No papi's so far. but that's fine cause im not really here for that. Just enjoying myself and putting things into perspective. Whenever i start thinking of things back home - i always say to myself "clear your head, shai. clear your head." and it works - surprisingly.

I'm happy.

and i miss you.

Monday, January 4, 2010

Madrid




Spain is going to do me SO good.
Can't wait to leave this Friday 1/8/2010 - 1/15/2010
I'm leaving my phone at home. & completely excommunicating myself from American civilization. This is going to be great for me. & my poppa. Which is the reason why i'm going there in the first place.

Also, I'm bringing no souvenirs.
Can't wait.

On Purpose

& so I MUST give credit where credit is due and say that i stumbled upon this poem from one of my new followers http://tmelmoore.blogspot.com/ and, ironically, it's in the ballpark of my all-over-the-place emotions. This young woman is extremely talented and most, if not all, of her poetry I can most definitely relate too. I'd say a good 95% of this poem hits the spot, but don't get it twisted there are also some parts where i'm like "nah, but it'd be nice!" Lol Thank you!

Sometimes, on purpose,
I'll pick a fight. Just to see how long it goes,
if it'll last beyond the night.

Sometimes, on purpose,
I'll make myself cry.
Because I feel that you still see me,
like I'm just one of the guys.

Sometimes, you irk me.
Really, really irk me.
But I love you anyway,
because I know I do the same,
every other day.

Sometimes, you're really wrong.
And you know I'm right,
But insist on fighting your fight.
Give up sometimes, it'll feel better
than the struggle of who knows better.

Sometimes, alone I'll smile.
Because I know if I called,
you'd at least chat for a while.
In company or not, you've
always put me first...
Which is probably why I'm the girl
a chik will curse..

Sometimes, you're too stubborn.
But you wouldn't be you if you weren't.
I've accepted every flaw in you (not many),
And you know all of mine...
No one else today would truly spend the time
to get to know me. And that's fine.

Sometimes,
I wish we were married,
So I wouldn't have to fear being alone
it would be perfect.
I love you enough to say I do but I'm not in love with you
so you can do what you do...
And I know you get that!!!
Which would make our marriage even more true.

Sometimes,
I wish you'd take me seriously,
like when I feel like I might die and
you barely even ask why?
I do cry... out of anger..
And you're the only one that knows that.
Everyone else just thinks I'm sad, but fucc that.

Sad is of the weak,
but my tears are not defeat..
Rather a passive aggression that I choose,
I choose to avoid the aggravation.

Sometimes when I sleep,
I laugh to myself at your last story.
The funny one you told me?
It's a comfort when I'm angry.

Sometimes I miss you too much
Sometimes you become my clutch..
Sometimes, I'm not ready for us.
But the world's not ready for us.
Sometimes, I challenge my trust...
Just to see where it will lead us.
Sometimes I close my eyes and see you on the other side.
And that's when I know, You'll always be by my side.
Thank you.

Avispas




As corny as this video is, it's by one of the most authentic Dominican artists out there and i'd say the best musician i know to this day. You can quote me too, because i believe this. But, this is going to be my anthem for 2010. I feel it.

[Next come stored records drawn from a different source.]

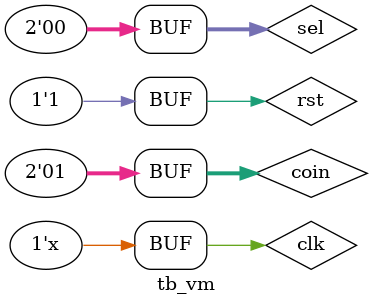
<source format=v>
`timescale 1ns / 1ps


module tb_vm;

	// Inputs
	reg clk;
	reg rst;
	reg [1:0] sel;
	reg [1:0] coin;

	// Outputs
	wire [3:0]change;
	wire pa;
	wire pb;
	wire pc;
	wire pd;

	// Instantiate the Unit Under Test (UUT)
	vm uut (
		.clk(clk), 
		.rst(rst), 
		.sel(sel), 
		.coin(coin), 
		.change(change), 
		.pa(pa), 
		.pb(pb), 
		.pc(pc), 
		.pd(pd)
	);
	
	initial
	clk = 0;
	always #5 clk=~clk;

	initial begin
		// Initialize Inputs
		
		rst = 0;
		sel = 0;
		coin = 0;
		#10
		rst=1;
		#10
		rst=0;
		#10
		sel=2'b10;  //for product c
		#10
		coin=2'b01;
		#10
		coin=2'b10;
		#10
		coin=2'b01;
		
		
	
		#40 sel=2'b11;
		coin=2'b10;		// for product d
		#10
		coin=2'b01;
		#10
		coin=2'b01;
		
		
		#30 sel=2'b00; // for product a

		coin=2'b10;
		#10
		coin=2'b01;
		#10 coin=2'b01;
		
   #20 rst=1;
		// Wait 100 ns for global reset to finish
		#50;
        
		// Add stimulus here

	end
      
endmodule


</source>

For those who would like to look up the lyrics and translate it, it's called: Las Avispas by Juan Luis Guerra.

Enjoy

Sunday, January 3, 2010

Liberating

I'm slowly but surely starting the distancing process. From everyone except you, my oh-so-loyal blog.

But, before i get into any detail let me just say: Happy New Year!! 2010 - where everything will feel Brand New for the first couple months then people fall into regular complacency. It's the yearly cycle we all know and love.

Back to reality ..

And w/ this whole "distancing" thing; it doesnt mean i'm angry ..or i'm upset about anything because im really not..but i'm just not fully happy enough to where i'll remain in this "funk" so instead of trying to fix the problem ..i'm just going to remove myself from the equation ..and hopefully get better results.

Let's see how this goes because im extrememly adament on following this new regime.